After the intervals were created and the points were tallied, we had an integer vector of 10 units long, with each unit representing the number of peaks in each respective interval (Figure 3). This procedure was repeated through all the cases. Each group of data was now an X by 10 data frame, with X being the number of samples in each group. Then, 2 more columns were added, the 11th of which was either a “c”, “k”, or “n” factor, representing OSCC, OLK and normal, respectively, and the 12th of which was all of the case numbers of the respective samples. Thus, nX12 data frames for the training set and validation set were generated.

Peaks method of data transformation.

Figure 3: Peaks method of data transformation. Peaks method was developed from first derivatives with positives defined as peaks. Ten intervals were based on ploidy value from 0.5 to 10.5, with 0.5 to 1.5 as the first interval, 1.5 to 2.5 as the second, and so on. All data of the training set (87 cases) were pooled together to show the distribution of the data (A). Normal subjects (18 cases) showed two peaks in the first and second intervals (B). OSCC subjects (41 cases) had high variance and their data were spread out through most of the intervals (C).

Statistical models and cross examination

Statistical modeling and performance evaluation were done with R [10] and the caret package (http://caret.r-forge.r-project.org/). For the training set testing, the validation set (Normal and OSCC) were used to train the model. Firstly, the two data frames of validation set (Normal and OSCC) were combined, and then 70% of it was randomly selected for model optimization, with the remaining 30% left for testing and evaluation (with the one difference being support vector machine-full (SVMfull), which used 100% of the data). The models selected were support vector machine (SVM), SVMfull, k-nearest neighbors (KNN), CF, and RF. Along with the default parameters of the models, 10-fold cross validation was used within each pass, and the process was repeated 5 times. The same seed was also set for each random number generation, ensuring replicable results. The sensitivity and specificity of the predictions were the bases for determining which of the models was the strongest, and this was displayed in the confusion matrix. For the calculations of model adequacy, positive predictive value, negative predictive value and area under the curve were also calculated. PPV was defined as the number of cases detected as cancer that were actually cancer is divided by the total number of cases detected as cancer. For NPV, the number of cases detected as normal that were actually normal is divided by the total number of cases detected as normal. These values were found through the confusion matrix command in R. In calculating AUC, the ROCR package in R was used. Since the testing data is already ordered by factor level, the OCRIs were extracted and relabeled with their original classification. Then, the performance function was used to calculate AUC, which is between 0 and 1.
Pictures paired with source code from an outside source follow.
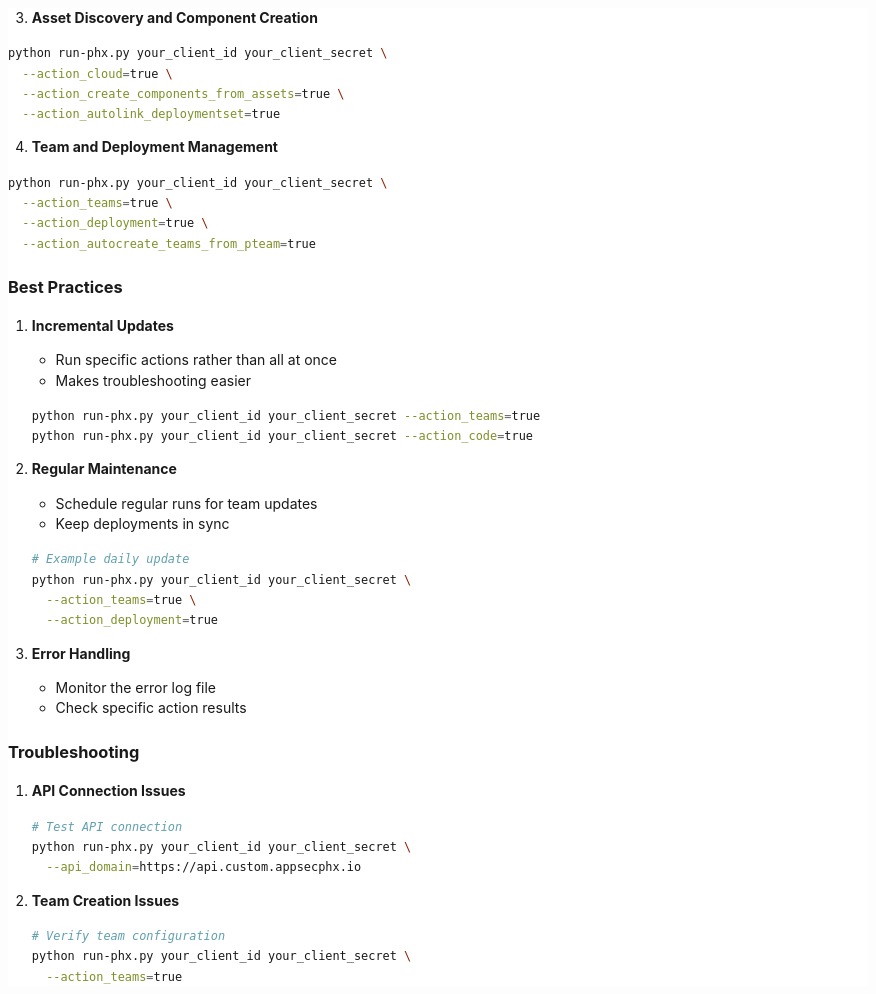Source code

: 3. **Asset Discovery and Component Creation**
```bash
python run-phx.py your_client_id your_client_secret \
  --action_cloud=true \
  --action_create_components_from_assets=true \
  --action_autolink_deploymentset=true
```

4. **Team and Deployment Management**
```bash
python run-phx.py your_client_id your_client_secret \
  --action_teams=true \
  --action_deployment=true \
  --action_autocreate_teams_from_pteam=true
```

### Best Practices

1. **Incremental Updates**
   - Run specific actions rather than all at once
   - Makes troubleshooting easier
   ```bash
   python run-phx.py your_client_id your_client_secret --action_teams=true
   python run-phx.py your_client_id your_client_secret --action_code=true
   ```

2. **Regular Maintenance**
   - Schedule regular runs for team updates
   - Keep deployments in sync
   ```bash
   # Example daily update
   python run-phx.py your_client_id your_client_secret \
     --action_teams=true \
     --action_deployment=true
   ```

3. **Error Handling**
   - Monitor the error log file
   - Check specific action results

### Troubleshooting

1. **API Connection Issues**
   ```bash
   # Test API connection
   python run-phx.py your_client_id your_client_secret \
     --api_domain=https://api.custom.appsecphx.io
   ```

2. **Team Creation Issues**
   ```bash
   # Verify team configuration
   python run-phx.py your_client_id your_client_secret \
     --action_teams=true
   ```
Next, the process was done in reverse. The training set (Normal and OSCC) was used to train the model, and the model was used to test the validation set (Normal and OSCC). All previous methods were implemented.

OCRI2 calculation

OCRI2 is the probability of OSCC for an unknown sample. The range of OCRI2 ran from 0 to 1, with 0 indicating zero risk of OSCC and 1 indicating a 100% chance of OSCC. We set 0.5 as an arbitrary cut-off value to separate high-risk and low-risk cases for the sake of comparison. Two-sided Chi-square test with Yates correction was used for statistical comparison between high-risk OLK and low-risk OLK, and among “negative”, “atypical” and “positive” OLK, in Figure 2.
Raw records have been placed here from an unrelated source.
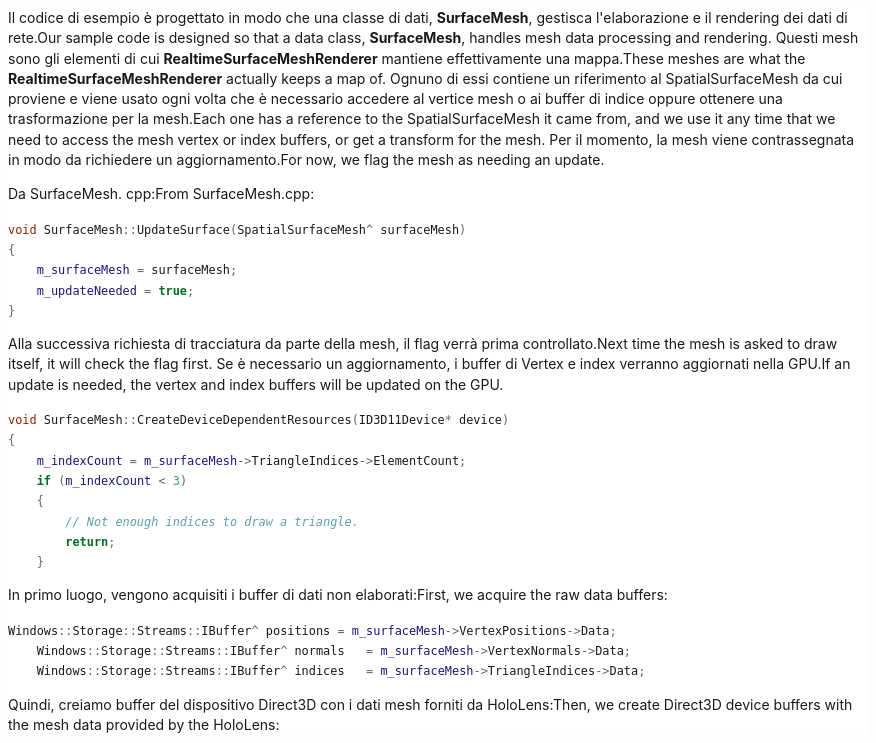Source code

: <span data-ttu-id="99e28-225">Il codice di esempio è progettato in modo che una classe di dati, **SurfaceMesh**, gestisca l'elaborazione e il rendering dei dati di rete.</span><span class="sxs-lookup"><span data-stu-id="99e28-225">Our sample code is designed so that a data class, **SurfaceMesh**, handles mesh data processing and rendering.</span></span> <span data-ttu-id="99e28-226">Questi mesh sono gli elementi di cui **RealtimeSurfaceMeshRenderer** mantiene effettivamente una mappa.</span><span class="sxs-lookup"><span data-stu-id="99e28-226">These meshes are what the **RealtimeSurfaceMeshRenderer** actually keeps a map of.</span></span> <span data-ttu-id="99e28-227">Ognuno di essi contiene un riferimento al SpatialSurfaceMesh da cui proviene e viene usato ogni volta che è necessario accedere al vertice mesh o ai buffer di indice oppure ottenere una trasformazione per la mesh.</span><span class="sxs-lookup"><span data-stu-id="99e28-227">Each one has a reference to the SpatialSurfaceMesh it came from, and we use it any time that we need to access the mesh vertex or index buffers, or get a transform for the mesh.</span></span> <span data-ttu-id="99e28-228">Per il momento, la mesh viene contrassegnata in modo da richiedere un aggiornamento.</span><span class="sxs-lookup"><span data-stu-id="99e28-228">For now, we flag the mesh as needing an update.</span></span>

<span data-ttu-id="99e28-229">Da SurfaceMesh. cpp:</span><span class="sxs-lookup"><span data-stu-id="99e28-229">From SurfaceMesh.cpp:</span></span>

```cpp
void SurfaceMesh::UpdateSurface(SpatialSurfaceMesh^ surfaceMesh)
{
    m_surfaceMesh = surfaceMesh;
    m_updateNeeded = true;
}
```

<span data-ttu-id="99e28-230">Alla successiva richiesta di tracciatura da parte della mesh, il flag verrà prima controllato.</span><span class="sxs-lookup"><span data-stu-id="99e28-230">Next time the mesh is asked to draw itself, it will check the flag first.</span></span> <span data-ttu-id="99e28-231">Se è necessario un aggiornamento, i buffer di Vertex e index verranno aggiornati nella GPU.</span><span class="sxs-lookup"><span data-stu-id="99e28-231">If an update is needed, the vertex and index buffers will be updated on the GPU.</span></span>

```cpp
void SurfaceMesh::CreateDeviceDependentResources(ID3D11Device* device)
{
    m_indexCount = m_surfaceMesh->TriangleIndices->ElementCount;
    if (m_indexCount < 3)
    {
        // Not enough indices to draw a triangle.
        return;
    }
```

<span data-ttu-id="99e28-232">In primo luogo, vengono acquisiti i buffer di dati non elaborati:</span><span class="sxs-lookup"><span data-stu-id="99e28-232">First, we acquire the raw data buffers:</span></span>

```cpp
Windows::Storage::Streams::IBuffer^ positions = m_surfaceMesh->VertexPositions->Data;
    Windows::Storage::Streams::IBuffer^ normals   = m_surfaceMesh->VertexNormals->Data;
    Windows::Storage::Streams::IBuffer^ indices   = m_surfaceMesh->TriangleIndices->Data;
```

<span data-ttu-id="99e28-233">Quindi, creiamo buffer del dispositivo Direct3D con i dati mesh forniti da HoloLens:</span><span class="sxs-lookup"><span data-stu-id="99e28-233">Then, we create Direct3D device buffers with the mesh data provided by the HoloLens:</span></span>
We thank Dr. Fengguang Wang for technical support with histology.


The authors have no conflicts of interest to declare.


The work was supported by Beijing Municipal Administration of Hospitals Key Medical Project (ZYLX201407), Nonprofit Industry Research Specific Fund of National Health and Family Planning Commission of China (201502018) and a grant from National Natural Science Foundation of China (81372897).